##### Source material #####

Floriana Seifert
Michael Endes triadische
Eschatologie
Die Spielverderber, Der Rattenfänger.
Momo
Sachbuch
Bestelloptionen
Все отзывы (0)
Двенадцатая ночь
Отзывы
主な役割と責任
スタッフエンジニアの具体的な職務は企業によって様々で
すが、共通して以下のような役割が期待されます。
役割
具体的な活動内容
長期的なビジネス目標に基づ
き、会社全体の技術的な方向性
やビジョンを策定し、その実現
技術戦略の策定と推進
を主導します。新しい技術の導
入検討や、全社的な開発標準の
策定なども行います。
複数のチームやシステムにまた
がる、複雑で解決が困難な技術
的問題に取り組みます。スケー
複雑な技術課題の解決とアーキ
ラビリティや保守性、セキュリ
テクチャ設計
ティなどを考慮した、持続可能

#####

■ **Task goal**
Recast every line of the entries above as a Markdown table with the columns Row and Line, numbering the rows in order and leaving out blank lines.

■ **Answer to the exercise**
| Row | Line |
|---|---|
| 1 | Floriana Seifert |
| 2 | Michael Endes triadische |
| 3 | Eschatologie |
| 4 | Die Spielverderber, Der Rattenfänger. |
| 5 | Momo |
| 6 | Sachbuch |
| 7 | Bestelloptionen |
| 8 | Все отзывы (0) |
| 9 | Двенадцатая ночь |
| 10 | Отзывы |
| 11 | 主な役割と責任 |
| 12 | スタッフエンジニアの具体的な職務は企業によって様々で |
| 13 | すが、共通して以下のような役割が期待されます。 |
| 14 | 役割 |
| 15 | 具体的な活動内容 |
| 16 | 長期的なビジネス目標に基づ |
| 17 | き、会社全体の技術的な方向性 |
| 18 | やビジョンを策定し、その実現 |
| 19 | 技術戦略の策定と推進 |
| 20 | を主導します。新しい技術の導 |
| 21 | 入検討や、全社的な開発標準の |
| 22 | 策定なども行います。 |
| 23 | 複数のチームやシステムにまた |
| 24 | がる、複雑で解決が困難な技術 |
| 25 | 的問題に取り組みます。スケー |
| 26 | 複雑な技術課題の解決とアーキ |
| 27 | ラビリティや保守性、セキュリ |
| 28 | テクチャ設計 |
| 29 | ティなどを考慮した、持続可能 |